Brenda Horrigan, who is the head of international arbitration in Australia at HSF, commenced as the first female president of the Australian Centre for International Commercial Arbitration (ACICA) on Monday.

The appointment came less than a year after she was elected as an executive director of the centre’s board. She succeeded Alex Baykitch AM, who is a partner at King & Wood Mallesons.

HSF’s global arbitration practice head, Paula Hodges QC, said that the appointment recognises Horrigan’s expertise in arbitration, which is on an upward trend in Australia.

“Arbitration in Australia is growing apace to support the increasing number of cross-border transactions taking place,” Hodges said. “At this thriving time, we are therefore particularly proud that Brenda has been elected as president of ACICA. Brenda has extensive international experience from her time spent in the US, Paris, Russia and China, so is perfectly placed to help develop ACICA’s position in the world of international arbitration.”
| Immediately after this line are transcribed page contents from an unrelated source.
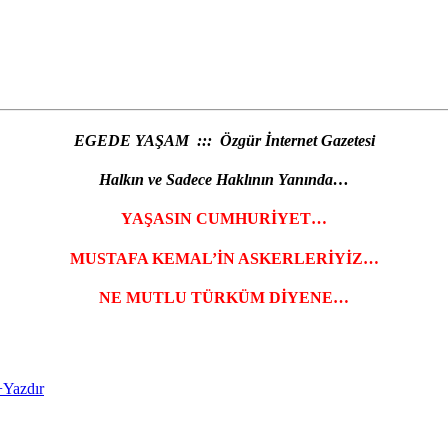
EGEDE YAŞAM ::: Özgür İnternet Gazetesi
Halkın ve Sadece Haklının Yanında…
YAŞASIN CUMHURİYET…
MUSTAFA KEMAL’İN ASKERLERİYİZ…
NE MUTLU TÜRKÜM DİYENE…
+
Yazdır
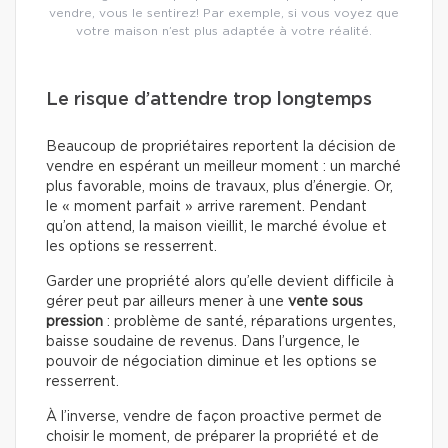
vendre, vous le sentirez! Par exemple, si vous voyez que
votre maison n’est plus adaptée à votre réalité.
Le risque d’attendre trop longtemps
Beaucoup de propriétaires reportent la décision de
vendre en espérant un meilleur moment : un marché
plus favorable, moins de travaux, plus d’énergie. Or,
le « moment parfait » arrive rarement. Pendant
qu’on attend, la maison vieillit, le marché évolue et
les options se resserrent.
Garder une propriété alors qu’elle devient difficile à
gérer peut par ailleurs mener à une
vente sous
pression
: problème de santé, réparations urgentes,
baisse soudaine de revenus. Dans l’urgence, le
pouvoir de négociation diminue et les options se
resserrent.
À l’inverse, vendre de façon proactive permet de
choisir le moment, de préparer la propriété et de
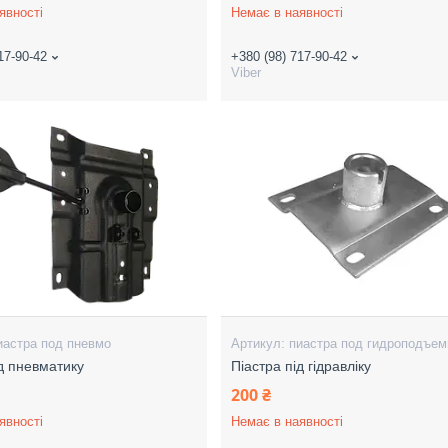
явності
Немає в наявності
17-90-42
+380 (98) 717-90-42
Viber
иастра под пневмо
пиастра под гидроподъем
ід пневматику
Піастра під гідравліку
200 ₴
явності
Немає в наявності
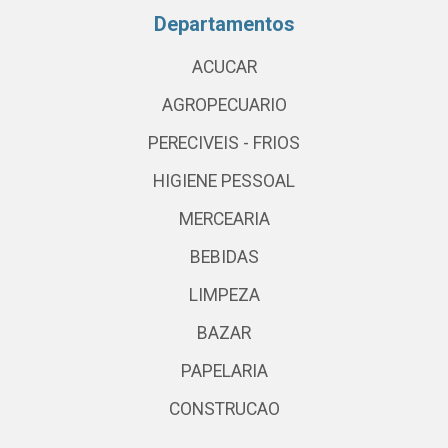
Departamentos
ACUCAR
AGROPECUARIO
PERECIVEIS - FRIOS
HIGIENE PESSOAL
MERCEARIA
BEBIDAS
LIMPEZA
BAZAR
PAPELARIA
CONSTRUCAO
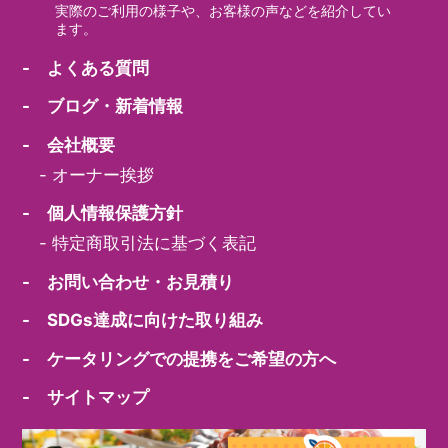
実際のご利用の様子や、お客様の声などを紹介してい
ます。
- よくある質問
- ブログ・新着情報
- 会社概要
-
オーナー挨拶
- 個人情報保護方針
-
特定商取引法に基づく表記
- お問い合わせ・お見積り
- SDGs達成に向けた取り組み
- ケータリングでの提携をご希望の方へ
- サイトマップ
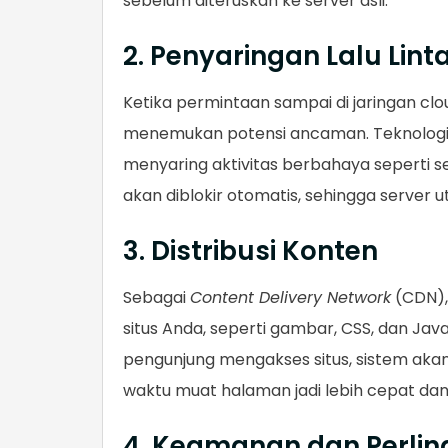
sebelum diteruskan ke server asli.
2. Penyaringan Lalu Lint
Ketika permintaan sampai di jaringan clou
menemukan potensi ancaman. Teknologi
menyaring aktivitas berbahaya seperti 
akan diblokir otomatis, sehingga server
3. Distribusi Konten
Sebagai
Content Delivery Network
(CDN),
situs Anda, seperti gambar, CSS, dan Javas
pengunjung mengakses situs, sistem akan
waktu muat halaman jadi lebih cepat d
4. Keamanan dan Perli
Horrigan said that she is delighted to have been chosen as president of ACICA after serving as an executive director for the past year.

“I would like to thank the current president, Alex Baykitch AM, for his service to ACICA, and look forward to helping steer ACICA as it moves from strength to strength,” she said.

A US-qualified lawyer with nearly two decades of experience in international arbitration, Sydney-based Horrigan has practiced in the US, as well as in Paris, Moscow, and Shanghai. She is internationally recognised as a leading lawyer in arbitration.

The experience and expertise will be invaluable to ACICA, said Deborah Tomkinson, the centre’s secretary general.

“ACICA is growing as an institution and is increasingly involved in highly complex matters. The depth of expertise and international experience that Brenda brings to this leadership role is very important to the institution.” Tomkinson said. “Brenda’s appointment as president of ACICA reflects the incredible female talent we have amongst arbitrators and arbitration practitioners in this country, and is a demonstration of our commitment to achieving gender parity in our field.”